═══ Entries provided

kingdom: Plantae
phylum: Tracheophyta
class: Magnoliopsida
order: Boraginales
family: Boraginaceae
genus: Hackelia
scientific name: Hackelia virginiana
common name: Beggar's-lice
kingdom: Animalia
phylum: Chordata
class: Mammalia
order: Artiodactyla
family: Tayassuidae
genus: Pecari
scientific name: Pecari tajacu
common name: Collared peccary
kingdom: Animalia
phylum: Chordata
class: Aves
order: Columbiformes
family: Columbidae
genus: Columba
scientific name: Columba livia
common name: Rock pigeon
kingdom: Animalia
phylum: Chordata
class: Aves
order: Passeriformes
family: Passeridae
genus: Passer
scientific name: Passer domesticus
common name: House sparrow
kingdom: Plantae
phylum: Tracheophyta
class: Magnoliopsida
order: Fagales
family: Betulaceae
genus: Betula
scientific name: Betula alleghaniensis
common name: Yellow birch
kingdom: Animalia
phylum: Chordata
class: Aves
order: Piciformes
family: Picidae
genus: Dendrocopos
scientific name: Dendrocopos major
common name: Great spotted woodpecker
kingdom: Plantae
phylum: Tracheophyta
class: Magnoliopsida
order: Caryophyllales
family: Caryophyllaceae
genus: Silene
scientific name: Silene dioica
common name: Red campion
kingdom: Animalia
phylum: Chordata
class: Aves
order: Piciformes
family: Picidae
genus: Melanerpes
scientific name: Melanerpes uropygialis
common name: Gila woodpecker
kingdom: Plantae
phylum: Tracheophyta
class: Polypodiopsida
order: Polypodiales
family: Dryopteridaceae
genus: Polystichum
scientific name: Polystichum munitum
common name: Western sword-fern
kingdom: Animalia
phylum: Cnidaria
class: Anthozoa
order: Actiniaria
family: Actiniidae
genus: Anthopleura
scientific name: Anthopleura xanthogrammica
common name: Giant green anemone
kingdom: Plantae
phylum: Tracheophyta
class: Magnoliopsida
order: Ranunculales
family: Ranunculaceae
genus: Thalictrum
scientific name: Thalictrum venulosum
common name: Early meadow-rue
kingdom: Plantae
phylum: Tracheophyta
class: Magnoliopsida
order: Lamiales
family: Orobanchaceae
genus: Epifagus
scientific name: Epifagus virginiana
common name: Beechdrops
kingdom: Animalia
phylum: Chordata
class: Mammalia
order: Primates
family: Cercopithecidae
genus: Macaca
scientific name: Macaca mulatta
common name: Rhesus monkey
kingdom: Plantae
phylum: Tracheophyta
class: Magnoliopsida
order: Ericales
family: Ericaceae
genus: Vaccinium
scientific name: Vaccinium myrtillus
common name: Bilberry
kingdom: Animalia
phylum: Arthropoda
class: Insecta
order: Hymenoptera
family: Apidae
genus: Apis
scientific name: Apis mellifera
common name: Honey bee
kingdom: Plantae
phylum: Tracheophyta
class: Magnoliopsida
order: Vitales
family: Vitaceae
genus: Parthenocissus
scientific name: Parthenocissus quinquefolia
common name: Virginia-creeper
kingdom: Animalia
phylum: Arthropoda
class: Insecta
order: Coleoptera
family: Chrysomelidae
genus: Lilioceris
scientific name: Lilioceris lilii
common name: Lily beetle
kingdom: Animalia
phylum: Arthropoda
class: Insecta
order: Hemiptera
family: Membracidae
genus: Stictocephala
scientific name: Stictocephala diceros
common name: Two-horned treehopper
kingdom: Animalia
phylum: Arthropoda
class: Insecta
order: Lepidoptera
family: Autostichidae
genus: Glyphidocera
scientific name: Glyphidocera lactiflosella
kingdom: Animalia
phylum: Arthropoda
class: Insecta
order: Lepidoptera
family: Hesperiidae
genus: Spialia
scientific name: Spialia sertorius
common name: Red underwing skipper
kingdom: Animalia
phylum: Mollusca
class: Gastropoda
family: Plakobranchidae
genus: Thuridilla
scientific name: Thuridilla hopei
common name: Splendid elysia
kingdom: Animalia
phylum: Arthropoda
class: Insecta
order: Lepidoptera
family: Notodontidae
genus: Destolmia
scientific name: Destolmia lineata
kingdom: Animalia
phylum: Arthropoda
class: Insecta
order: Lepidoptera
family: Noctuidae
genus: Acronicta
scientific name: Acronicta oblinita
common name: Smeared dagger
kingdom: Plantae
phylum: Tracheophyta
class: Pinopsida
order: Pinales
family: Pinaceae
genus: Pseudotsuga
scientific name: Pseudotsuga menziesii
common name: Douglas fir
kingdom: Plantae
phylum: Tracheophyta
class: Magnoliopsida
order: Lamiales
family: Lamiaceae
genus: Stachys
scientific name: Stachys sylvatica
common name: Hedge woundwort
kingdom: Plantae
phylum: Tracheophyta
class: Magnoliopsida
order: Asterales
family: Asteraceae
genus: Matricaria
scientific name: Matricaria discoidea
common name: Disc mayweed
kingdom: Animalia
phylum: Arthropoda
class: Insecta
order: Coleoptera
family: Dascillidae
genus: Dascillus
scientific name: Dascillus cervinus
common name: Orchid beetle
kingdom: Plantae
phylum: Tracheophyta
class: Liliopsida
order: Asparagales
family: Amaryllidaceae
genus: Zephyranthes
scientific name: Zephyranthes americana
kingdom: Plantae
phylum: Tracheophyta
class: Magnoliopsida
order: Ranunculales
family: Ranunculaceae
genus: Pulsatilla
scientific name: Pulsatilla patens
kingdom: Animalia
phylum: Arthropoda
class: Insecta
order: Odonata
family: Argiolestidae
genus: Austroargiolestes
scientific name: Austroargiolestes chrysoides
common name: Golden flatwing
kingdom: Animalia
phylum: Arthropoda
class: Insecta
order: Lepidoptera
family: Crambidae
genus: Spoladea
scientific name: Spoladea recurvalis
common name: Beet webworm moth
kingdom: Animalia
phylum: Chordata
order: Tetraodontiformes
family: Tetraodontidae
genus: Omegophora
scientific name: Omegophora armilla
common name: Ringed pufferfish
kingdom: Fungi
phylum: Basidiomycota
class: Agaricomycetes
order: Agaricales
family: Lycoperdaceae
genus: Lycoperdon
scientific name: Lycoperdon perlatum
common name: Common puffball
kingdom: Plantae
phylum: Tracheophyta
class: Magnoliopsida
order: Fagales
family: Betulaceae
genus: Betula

══════

# [Aim of the exercise]
Return every line from the start of the records down through the line containing "family: Columbidae", unchanged and including that line.

# [Answer to this problem]
kingdom: Plantae
phylum: Tracheophyta
class: Magnoliopsida
order: Boraginales
family: Boraginaceae
genus: Hackelia
scientific name: Hackelia virginiana
common name: Beggar's-lice
kingdom: Animalia
phylum: Chordata
class: Mammalia
order: Artiodactyla
family: Tayassuidae
genus: Pecari
scientific name: Pecari tajacu
common name: Collared peccary
kingdom: Animalia
phylum: Chordata
class: Aves
order: Columbiformes
family: Columbidae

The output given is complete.